The Linux Container Tutorial guides users through packaging an application for Linux environments using container technology. This tutorial is designed to work across several Linux-based platforms, including the Tachyon (QCx6490-based), Raspberry Pi, and Nvidia Orin/Jetson boards, demonstrating a portable and reproducible deployment method.
- Introduction
- Prerequisites
- Getting Started
- Running the Application
- API Usage
- Project Structure
- Contributing
Welcome to the Linux Container Tutorial! This tutorial provides a basic example of how to package a Python application into a container for deployment on Linux systems. It’s designed for compatibility with several boards, including Particle's Tachyon, Raspberry Pi, and Nvidia Jetson, making it easy to achieve portable, reproducible deployments.
For this tutorial, you’ll need:
- Podman: A container engine compatible with Docker. Install Podman
- Podman Compose: A tool to manage multi-container applications using
podman-compose.yaml
. Install Podman Compose
Clone or download this project to your local machine:
git clone https://github.com/particle-iot/linux-container-tutorial
cd linux-container-tutorial
-
Build the Container Image:
podman-compose -f podman-compose.yaml build
-
Run the Container:
podman-compose -f podman-compose.yaml up
The app will start and be accessible on http://localhost:8000.

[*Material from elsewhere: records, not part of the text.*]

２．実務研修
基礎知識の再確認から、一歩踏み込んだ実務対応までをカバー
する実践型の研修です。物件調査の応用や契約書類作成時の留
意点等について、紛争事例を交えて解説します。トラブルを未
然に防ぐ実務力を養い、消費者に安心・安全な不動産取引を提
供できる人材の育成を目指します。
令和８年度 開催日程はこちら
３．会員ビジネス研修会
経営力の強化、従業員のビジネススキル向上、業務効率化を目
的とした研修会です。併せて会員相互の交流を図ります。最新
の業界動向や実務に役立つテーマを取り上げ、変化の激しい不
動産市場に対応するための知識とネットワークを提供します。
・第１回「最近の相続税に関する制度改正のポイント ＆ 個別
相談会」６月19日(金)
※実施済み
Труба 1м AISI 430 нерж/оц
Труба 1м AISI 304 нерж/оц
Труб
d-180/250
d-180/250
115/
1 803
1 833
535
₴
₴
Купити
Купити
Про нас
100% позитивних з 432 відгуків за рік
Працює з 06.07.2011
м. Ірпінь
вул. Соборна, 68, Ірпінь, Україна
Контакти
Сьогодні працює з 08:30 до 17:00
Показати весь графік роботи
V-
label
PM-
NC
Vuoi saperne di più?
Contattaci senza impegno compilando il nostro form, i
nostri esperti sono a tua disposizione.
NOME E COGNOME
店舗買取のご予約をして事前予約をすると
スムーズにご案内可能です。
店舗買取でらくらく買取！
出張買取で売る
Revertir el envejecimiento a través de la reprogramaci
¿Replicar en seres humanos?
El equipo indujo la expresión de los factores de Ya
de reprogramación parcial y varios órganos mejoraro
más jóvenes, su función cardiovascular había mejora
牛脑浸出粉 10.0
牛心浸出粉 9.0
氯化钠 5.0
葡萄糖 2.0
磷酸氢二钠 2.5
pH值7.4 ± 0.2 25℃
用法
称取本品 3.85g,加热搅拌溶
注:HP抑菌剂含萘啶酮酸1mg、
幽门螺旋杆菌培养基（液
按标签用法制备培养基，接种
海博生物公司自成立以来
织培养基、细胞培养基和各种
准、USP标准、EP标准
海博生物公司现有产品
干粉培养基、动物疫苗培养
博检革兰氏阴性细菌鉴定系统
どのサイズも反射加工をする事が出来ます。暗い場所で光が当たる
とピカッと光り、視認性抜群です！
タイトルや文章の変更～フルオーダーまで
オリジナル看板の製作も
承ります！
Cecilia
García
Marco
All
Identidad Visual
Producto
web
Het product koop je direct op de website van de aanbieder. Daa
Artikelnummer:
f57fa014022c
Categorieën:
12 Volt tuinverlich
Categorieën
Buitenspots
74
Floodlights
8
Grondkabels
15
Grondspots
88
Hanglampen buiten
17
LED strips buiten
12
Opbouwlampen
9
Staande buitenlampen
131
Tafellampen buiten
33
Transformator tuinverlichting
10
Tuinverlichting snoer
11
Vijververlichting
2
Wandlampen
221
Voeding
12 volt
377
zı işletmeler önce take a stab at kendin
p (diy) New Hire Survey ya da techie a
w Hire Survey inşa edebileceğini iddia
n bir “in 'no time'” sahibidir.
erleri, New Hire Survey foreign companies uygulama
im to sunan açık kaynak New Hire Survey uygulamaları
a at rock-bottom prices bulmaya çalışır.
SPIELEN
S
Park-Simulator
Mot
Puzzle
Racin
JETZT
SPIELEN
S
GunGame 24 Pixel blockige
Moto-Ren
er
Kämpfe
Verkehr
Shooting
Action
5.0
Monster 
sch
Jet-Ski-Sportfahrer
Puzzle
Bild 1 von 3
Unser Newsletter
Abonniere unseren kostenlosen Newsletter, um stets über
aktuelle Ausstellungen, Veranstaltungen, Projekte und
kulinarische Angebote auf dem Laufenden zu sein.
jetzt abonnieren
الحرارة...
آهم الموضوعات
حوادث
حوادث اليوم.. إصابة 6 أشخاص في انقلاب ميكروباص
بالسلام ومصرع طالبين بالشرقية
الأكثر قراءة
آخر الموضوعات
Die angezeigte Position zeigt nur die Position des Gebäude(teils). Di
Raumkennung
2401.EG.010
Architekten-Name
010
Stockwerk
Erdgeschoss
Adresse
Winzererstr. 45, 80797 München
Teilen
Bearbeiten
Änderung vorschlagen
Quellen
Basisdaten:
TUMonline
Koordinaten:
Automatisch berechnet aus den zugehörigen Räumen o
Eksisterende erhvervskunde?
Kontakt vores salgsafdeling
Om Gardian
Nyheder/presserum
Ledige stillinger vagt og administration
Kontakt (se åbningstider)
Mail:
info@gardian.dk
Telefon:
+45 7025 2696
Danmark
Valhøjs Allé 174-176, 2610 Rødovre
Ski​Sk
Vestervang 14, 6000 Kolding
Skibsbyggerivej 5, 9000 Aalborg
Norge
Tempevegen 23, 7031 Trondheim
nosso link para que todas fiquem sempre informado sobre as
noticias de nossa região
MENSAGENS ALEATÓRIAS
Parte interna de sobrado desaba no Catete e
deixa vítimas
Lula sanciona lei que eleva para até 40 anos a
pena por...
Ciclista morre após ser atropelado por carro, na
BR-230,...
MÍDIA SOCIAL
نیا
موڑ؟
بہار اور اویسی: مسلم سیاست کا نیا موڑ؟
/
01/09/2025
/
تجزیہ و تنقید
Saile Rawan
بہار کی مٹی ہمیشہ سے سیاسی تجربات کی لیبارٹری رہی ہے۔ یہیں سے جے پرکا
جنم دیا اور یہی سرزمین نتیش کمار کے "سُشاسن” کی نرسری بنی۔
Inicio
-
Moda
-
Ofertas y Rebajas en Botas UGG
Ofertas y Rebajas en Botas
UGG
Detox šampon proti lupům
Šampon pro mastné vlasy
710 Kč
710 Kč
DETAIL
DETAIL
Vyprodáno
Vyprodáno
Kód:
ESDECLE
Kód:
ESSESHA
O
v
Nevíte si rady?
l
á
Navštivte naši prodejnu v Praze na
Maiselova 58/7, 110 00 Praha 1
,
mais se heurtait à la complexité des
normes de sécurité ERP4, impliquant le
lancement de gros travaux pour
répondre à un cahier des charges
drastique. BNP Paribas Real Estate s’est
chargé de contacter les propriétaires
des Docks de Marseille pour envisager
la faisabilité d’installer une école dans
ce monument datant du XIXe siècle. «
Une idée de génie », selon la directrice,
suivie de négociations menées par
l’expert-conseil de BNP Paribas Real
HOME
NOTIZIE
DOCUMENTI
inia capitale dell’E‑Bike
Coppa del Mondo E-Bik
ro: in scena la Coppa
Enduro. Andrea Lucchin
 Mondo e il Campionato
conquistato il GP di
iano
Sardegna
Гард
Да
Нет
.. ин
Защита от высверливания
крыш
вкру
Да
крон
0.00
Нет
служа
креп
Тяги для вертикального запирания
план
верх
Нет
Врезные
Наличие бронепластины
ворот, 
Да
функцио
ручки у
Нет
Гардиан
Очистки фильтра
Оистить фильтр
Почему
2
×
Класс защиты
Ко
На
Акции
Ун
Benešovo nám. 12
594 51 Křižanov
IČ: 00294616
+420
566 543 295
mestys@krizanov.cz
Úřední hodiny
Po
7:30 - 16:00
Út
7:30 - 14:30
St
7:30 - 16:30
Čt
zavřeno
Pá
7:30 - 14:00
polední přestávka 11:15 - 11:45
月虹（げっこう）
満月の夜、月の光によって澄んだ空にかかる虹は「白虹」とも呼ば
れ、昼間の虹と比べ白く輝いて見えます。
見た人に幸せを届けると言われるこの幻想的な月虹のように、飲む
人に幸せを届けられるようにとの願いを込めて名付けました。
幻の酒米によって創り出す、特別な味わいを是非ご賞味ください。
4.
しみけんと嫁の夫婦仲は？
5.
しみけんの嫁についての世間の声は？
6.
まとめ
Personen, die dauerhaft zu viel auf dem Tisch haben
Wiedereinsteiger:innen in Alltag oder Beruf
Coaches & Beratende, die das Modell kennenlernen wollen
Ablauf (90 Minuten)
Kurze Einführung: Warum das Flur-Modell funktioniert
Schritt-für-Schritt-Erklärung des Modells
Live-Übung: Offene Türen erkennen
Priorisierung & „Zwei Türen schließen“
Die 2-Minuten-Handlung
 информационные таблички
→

To stop the container, run:
podman-compose -f podman-compose.yaml down
The application exposes a simple /add
endpoint, where you can provide two numbers as query parameters (a
and b
) to receive their sum.
To add 5 and 3, make a GET request to:
http://localhost:8000/add?a=5&b=3
{
"result": 8.0
}
If either parameter is missing or invalid, the API will return an error message.
We welcome contributions to improve this project! If you'd like to suggest changes, please fork the repository and open a pull request.
- Fork the repository.
- Make your changes in a new branch.
- Open a pull request with a detailed description of your changes.